New research has revealed that more than one third of Australian employers are forced to look abroad to the UK, India and South Africa to fill key positions.
The research paper, Borderless Solutions to Today’s Talent Mismatch, by ManpowerGroup advised employers to take a calculated and sophisticated approach to managing their talent supply.
The data indicated that engineering and skilled trades’ jobs are among the most difficult to fill, and it is imperative that employers incorporate a tailored talent mobility strategy into their recruitment operations.
Other key finding from the research paper included:
Employers looking abroad for talent indicated that the biggest obstacles they encounter when recruiting foreign workers are visa and legal requirements (25%); cost (10%) and language barriers (9%).
Only 14% of employers are concerned about the impact on the labour market from talent leaving Australia to work in another country.
Nonetheless, 68% of employers in Australia believe government and business are not doing enough to slow the outward migration of talent and attract these people back to Australia.
Employers in Australia named China, India and US as the countries they believe provide the biggest threat to Australia’s ability to compete economically
Lincoln Crawley, managing director of ManpowerGroup Australia & New Zealand, said that companies often struggle with the concept of a ‘borderless workforce’, perhaps due to Australia’s geographic isolation.
However, Crawley added, “The hard fact is, Australia doesn’t have enough of the right skills to sustain current projects. So if we want to survive, we must consider ourselves part of a ‘region’, working closer with our Asia Pacific neighbours and the opportunities they provide for sharing workforces across borders.”

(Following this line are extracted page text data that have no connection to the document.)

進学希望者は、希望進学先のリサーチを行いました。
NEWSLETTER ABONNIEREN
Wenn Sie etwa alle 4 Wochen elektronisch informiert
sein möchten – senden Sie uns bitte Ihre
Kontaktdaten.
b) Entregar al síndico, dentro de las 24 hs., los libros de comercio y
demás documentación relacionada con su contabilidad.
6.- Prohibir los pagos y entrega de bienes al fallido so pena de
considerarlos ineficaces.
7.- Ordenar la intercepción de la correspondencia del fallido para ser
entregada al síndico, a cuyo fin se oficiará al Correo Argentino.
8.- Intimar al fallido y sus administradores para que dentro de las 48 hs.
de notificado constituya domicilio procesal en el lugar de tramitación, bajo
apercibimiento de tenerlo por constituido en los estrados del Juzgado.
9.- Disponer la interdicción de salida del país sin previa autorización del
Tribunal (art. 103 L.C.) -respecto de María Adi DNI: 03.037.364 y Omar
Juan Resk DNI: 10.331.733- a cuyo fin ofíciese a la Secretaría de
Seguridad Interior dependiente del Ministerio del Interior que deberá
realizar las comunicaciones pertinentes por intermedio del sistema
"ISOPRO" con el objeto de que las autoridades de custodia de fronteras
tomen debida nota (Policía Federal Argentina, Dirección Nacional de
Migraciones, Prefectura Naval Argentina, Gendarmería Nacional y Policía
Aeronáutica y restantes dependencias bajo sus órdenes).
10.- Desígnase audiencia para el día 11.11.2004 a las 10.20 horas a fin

Additionally, he called on employers to collaborate with governments and educators to create more dynamic sourcing opportunities.
The survey results do show that some Australian regions have embraced a global workforce more than others, and Western Australia is leading the way – nearly half (47%) of WA employers are using foreign talent to supplement their workforce.
“Western Australia has been forced to think more strategically about labour supply – in many ways attracting workers from overseas is easier than enticing them across from the eastern states,” Crawley said.